“None whatever,” replied Mauger. “Father Feckenham, I understand, offered her two days more, if she would prolong her disputation with him, but she refused. No—no. There will be no further respite. She will suffer on the Green—her husband on Tower Hill.”
“So I heard,” replied Sorrocold—“Poor soul! she is very young—not seventeen, I am told.”
“Poll—poh!” cried Mauger, gruffly—“there’s nothing in that. Life is as sweet at seventy as seventeen. However, I’ll do my work as quickly as I can. If you wish to see a head cleanly taken off, get as near the scaffold as you can.”
“I shall not fail to do so,” returned Sorrocold. “I would not miss it for the world.”
“As soon as the clock strikes twelve, and the Sabbath is ended,” continued Mauger, “my assistants will begin to put up the scaffold. You know the spot before Saint Peter’s chapel. They say the grass won’t grow there. But that’s an old woman’s tale—he! he!”

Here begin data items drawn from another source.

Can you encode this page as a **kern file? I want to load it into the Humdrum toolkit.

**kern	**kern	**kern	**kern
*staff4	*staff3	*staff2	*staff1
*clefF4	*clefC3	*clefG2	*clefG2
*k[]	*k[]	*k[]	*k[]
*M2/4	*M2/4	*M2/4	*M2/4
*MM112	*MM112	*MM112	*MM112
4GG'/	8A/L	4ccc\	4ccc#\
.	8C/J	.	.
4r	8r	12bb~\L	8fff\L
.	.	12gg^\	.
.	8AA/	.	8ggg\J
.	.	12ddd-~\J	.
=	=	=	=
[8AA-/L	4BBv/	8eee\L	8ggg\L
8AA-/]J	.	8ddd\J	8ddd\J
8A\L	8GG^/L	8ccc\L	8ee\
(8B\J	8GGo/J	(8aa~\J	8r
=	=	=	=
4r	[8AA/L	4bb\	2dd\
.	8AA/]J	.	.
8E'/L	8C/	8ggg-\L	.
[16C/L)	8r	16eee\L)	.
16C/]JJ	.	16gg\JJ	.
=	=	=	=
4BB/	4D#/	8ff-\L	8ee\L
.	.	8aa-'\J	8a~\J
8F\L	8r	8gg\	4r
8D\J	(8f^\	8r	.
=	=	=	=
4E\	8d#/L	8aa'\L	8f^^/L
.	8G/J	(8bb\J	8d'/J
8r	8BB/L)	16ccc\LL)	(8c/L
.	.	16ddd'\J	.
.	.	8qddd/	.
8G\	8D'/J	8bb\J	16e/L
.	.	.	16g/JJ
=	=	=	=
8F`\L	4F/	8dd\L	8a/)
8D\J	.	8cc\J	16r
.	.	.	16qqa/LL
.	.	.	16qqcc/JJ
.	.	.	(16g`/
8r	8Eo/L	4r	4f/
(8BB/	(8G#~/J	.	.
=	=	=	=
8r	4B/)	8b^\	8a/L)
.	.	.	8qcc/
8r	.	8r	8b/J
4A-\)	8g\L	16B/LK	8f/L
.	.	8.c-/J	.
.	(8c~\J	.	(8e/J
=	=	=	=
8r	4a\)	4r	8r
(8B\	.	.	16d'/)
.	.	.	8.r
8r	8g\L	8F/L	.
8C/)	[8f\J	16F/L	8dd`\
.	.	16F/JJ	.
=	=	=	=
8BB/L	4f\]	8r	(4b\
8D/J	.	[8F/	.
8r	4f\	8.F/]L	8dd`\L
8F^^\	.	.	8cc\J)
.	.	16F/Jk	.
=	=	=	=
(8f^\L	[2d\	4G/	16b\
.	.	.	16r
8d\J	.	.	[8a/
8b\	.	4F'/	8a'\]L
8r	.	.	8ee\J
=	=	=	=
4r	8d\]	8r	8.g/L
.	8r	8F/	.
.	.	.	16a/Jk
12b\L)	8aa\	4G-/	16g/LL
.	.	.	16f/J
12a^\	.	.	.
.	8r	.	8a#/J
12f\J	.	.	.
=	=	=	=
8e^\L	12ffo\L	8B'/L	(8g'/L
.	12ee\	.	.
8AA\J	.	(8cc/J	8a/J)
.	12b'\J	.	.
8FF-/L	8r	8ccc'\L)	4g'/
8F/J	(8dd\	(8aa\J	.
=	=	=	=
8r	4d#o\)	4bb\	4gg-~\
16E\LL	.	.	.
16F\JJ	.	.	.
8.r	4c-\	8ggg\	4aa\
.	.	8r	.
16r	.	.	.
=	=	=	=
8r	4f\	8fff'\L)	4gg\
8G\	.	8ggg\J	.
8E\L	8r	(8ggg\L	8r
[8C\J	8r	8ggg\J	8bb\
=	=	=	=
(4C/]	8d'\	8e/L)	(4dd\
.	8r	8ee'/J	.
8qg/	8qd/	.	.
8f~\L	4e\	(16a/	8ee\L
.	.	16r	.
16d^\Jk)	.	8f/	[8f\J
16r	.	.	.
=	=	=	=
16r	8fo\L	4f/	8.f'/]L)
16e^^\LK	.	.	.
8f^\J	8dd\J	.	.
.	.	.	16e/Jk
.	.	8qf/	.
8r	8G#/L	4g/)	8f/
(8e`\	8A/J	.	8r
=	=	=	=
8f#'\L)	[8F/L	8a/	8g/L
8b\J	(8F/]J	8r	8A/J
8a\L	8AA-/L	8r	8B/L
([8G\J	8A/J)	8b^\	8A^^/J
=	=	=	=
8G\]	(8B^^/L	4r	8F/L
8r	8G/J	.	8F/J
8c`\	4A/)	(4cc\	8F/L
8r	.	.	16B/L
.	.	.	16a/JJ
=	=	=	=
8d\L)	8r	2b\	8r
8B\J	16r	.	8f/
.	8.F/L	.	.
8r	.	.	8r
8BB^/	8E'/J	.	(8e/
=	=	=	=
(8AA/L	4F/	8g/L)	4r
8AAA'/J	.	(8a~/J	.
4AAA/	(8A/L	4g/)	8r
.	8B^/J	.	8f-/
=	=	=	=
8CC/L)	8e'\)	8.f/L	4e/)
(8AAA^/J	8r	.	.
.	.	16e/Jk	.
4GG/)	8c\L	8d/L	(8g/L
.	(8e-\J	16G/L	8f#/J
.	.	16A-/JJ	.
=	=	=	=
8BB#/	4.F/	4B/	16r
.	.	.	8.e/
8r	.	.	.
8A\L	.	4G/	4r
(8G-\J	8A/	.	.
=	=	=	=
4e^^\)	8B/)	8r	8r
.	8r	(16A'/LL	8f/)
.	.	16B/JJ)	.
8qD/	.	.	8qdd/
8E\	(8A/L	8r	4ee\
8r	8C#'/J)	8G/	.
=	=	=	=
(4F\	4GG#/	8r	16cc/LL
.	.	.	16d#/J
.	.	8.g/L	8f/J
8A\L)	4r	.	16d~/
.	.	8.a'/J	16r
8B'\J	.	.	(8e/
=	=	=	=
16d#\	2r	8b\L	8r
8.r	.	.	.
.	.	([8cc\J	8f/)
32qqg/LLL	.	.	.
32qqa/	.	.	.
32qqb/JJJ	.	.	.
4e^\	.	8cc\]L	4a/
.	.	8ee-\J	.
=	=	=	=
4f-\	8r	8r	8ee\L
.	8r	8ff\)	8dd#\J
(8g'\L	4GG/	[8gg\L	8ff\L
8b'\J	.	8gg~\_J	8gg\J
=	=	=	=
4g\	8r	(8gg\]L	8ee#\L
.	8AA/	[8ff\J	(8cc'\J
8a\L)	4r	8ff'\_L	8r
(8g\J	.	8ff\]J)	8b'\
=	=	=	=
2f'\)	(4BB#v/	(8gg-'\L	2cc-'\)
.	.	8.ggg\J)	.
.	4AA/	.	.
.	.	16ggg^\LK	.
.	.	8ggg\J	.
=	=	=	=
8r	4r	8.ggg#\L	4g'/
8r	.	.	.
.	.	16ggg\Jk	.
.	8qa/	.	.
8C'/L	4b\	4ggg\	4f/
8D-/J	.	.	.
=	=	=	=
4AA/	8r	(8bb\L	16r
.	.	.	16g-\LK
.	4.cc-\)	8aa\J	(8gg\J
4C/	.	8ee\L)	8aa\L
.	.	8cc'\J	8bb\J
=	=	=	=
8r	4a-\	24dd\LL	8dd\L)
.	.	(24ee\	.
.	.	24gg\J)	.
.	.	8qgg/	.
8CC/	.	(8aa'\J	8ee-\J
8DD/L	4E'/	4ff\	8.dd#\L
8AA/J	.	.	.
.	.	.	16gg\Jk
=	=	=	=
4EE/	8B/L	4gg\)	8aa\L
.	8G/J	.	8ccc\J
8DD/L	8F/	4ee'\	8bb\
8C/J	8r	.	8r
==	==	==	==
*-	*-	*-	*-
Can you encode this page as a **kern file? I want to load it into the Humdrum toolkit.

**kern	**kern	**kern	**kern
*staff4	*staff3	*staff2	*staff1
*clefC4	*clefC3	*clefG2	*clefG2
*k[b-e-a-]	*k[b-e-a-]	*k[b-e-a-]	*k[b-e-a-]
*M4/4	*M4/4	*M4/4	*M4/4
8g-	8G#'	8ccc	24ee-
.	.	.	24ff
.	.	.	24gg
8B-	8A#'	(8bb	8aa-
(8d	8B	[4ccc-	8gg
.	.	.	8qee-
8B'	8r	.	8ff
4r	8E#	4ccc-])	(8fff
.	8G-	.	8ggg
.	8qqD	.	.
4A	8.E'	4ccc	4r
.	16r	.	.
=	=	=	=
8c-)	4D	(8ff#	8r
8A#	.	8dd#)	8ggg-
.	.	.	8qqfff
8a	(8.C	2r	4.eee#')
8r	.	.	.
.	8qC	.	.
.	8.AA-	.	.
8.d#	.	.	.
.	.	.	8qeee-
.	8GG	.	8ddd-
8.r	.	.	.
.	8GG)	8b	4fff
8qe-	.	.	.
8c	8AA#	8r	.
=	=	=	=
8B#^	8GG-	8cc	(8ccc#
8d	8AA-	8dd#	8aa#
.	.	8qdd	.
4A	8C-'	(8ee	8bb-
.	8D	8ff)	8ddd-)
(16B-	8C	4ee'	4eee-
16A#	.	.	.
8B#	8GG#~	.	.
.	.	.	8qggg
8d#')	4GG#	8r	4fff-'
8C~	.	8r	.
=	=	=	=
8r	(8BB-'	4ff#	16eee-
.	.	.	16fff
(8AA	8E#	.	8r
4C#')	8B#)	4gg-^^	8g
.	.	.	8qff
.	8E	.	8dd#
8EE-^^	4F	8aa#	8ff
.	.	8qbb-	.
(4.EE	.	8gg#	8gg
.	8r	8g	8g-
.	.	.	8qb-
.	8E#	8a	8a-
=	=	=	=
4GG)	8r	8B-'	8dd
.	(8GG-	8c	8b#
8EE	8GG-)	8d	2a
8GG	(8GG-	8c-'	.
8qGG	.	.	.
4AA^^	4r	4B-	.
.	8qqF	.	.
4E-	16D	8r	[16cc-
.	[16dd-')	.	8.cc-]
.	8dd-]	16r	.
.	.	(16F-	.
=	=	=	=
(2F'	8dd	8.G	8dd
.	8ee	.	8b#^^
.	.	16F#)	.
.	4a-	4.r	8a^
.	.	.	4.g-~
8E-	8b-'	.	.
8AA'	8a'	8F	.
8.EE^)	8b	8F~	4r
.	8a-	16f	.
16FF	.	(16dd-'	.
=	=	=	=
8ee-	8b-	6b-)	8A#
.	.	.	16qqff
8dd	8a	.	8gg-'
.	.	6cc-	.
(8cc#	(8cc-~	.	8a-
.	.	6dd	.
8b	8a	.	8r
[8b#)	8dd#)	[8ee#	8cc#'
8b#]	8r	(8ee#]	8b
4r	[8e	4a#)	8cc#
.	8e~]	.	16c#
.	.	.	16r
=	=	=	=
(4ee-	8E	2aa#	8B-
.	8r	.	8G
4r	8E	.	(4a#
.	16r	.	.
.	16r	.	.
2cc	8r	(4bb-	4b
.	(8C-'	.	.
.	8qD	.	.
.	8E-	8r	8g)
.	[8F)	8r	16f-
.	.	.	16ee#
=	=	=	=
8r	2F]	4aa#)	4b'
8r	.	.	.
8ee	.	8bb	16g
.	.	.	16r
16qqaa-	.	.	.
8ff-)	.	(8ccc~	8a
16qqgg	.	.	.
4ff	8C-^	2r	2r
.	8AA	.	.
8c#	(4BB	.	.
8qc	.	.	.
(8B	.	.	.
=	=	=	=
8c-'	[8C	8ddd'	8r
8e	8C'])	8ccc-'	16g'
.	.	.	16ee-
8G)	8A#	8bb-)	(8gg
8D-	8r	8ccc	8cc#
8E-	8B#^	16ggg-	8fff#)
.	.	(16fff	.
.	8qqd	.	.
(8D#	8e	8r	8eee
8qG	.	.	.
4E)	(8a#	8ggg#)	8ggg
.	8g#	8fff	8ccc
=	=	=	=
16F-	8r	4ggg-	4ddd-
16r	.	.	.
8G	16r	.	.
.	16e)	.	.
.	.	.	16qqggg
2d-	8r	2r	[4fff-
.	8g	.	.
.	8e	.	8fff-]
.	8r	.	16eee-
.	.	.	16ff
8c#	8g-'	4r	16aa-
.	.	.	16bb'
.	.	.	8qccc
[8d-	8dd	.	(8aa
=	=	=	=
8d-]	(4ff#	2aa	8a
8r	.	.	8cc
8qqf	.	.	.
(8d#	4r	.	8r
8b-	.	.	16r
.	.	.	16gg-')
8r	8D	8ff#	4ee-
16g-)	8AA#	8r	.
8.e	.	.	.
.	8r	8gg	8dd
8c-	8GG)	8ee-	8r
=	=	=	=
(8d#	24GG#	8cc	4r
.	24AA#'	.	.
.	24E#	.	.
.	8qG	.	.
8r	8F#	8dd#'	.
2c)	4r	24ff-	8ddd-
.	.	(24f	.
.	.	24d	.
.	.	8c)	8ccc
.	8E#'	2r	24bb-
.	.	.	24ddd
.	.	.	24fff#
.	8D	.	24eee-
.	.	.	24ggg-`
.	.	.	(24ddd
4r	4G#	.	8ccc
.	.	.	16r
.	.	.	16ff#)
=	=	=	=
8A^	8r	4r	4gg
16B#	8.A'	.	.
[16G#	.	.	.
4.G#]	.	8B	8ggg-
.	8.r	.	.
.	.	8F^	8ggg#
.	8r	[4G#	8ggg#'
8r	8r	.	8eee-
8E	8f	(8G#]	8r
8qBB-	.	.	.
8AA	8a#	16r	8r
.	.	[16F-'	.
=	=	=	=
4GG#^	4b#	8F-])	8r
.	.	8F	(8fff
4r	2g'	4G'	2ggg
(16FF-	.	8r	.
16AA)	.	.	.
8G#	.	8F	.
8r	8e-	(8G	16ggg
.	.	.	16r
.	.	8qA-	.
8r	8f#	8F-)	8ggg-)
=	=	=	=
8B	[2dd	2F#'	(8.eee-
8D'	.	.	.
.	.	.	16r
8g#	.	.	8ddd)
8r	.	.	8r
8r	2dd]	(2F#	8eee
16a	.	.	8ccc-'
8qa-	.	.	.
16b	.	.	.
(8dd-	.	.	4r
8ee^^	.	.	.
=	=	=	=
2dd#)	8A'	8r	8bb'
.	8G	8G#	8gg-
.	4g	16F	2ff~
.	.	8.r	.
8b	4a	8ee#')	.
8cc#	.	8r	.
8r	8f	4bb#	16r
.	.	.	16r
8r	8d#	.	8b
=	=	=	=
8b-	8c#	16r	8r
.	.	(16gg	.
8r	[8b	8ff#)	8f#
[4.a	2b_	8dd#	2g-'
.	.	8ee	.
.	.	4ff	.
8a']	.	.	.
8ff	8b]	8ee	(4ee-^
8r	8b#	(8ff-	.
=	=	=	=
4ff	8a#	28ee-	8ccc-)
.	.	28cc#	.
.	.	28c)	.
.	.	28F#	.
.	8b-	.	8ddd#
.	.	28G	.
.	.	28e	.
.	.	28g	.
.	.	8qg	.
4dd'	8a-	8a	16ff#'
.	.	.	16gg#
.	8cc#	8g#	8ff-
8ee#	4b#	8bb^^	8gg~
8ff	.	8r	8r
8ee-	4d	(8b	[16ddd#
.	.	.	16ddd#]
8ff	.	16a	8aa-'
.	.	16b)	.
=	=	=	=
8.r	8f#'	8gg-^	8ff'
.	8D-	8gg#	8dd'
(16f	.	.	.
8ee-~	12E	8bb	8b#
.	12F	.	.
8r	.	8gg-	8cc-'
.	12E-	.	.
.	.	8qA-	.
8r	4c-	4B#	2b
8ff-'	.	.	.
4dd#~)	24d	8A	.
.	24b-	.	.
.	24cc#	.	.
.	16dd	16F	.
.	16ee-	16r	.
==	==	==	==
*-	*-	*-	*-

“Old woman’s tale, or not,” rejoined Winwike, gravely—“it’s true. I’ve often examined the spot, and never could find a blade of herbage there.”
“Well, well,” rejoined Mauger, “I won’t dispute the point. Believe it, and welcome. I could tell other strange tales concerning that place. It’s a great privilege to be beheaded there, and only granted to illustrious personages. The last two who fell there were Queen Catherine Howard, and her confidante, the Countess of Rochford. Lady Jane Grey would be beheaded on Tower Hill, with her husband, but they are afraid of the mob, who might compassionate the youthful pair, and occasion a riot. It’s better to be on the safe side—he! he!”
“You said you had some other strange talcs to tell concerning that place,” observed Sorrocold. “What are they?”
“I don’t much like talking about them,” rejoined Mauger, reluctantly, “but since I’ve dropped a hint on the subject, I may as well speak out. You must know, then, that the night before the execution of the old Countess of Salisbury, who would not lay her head upon the block, and whom I was obliged to chase round the scaffold and bring down how I could—the night before she fell,—and a bright moonlight night it was,—I was standing on the scaffold putting it in order for the morrow, when all at once there issued from the church porch a female figure, shrouded from head to foot in white.”
“Well!” exclaimed Sorrocold, breathlessly.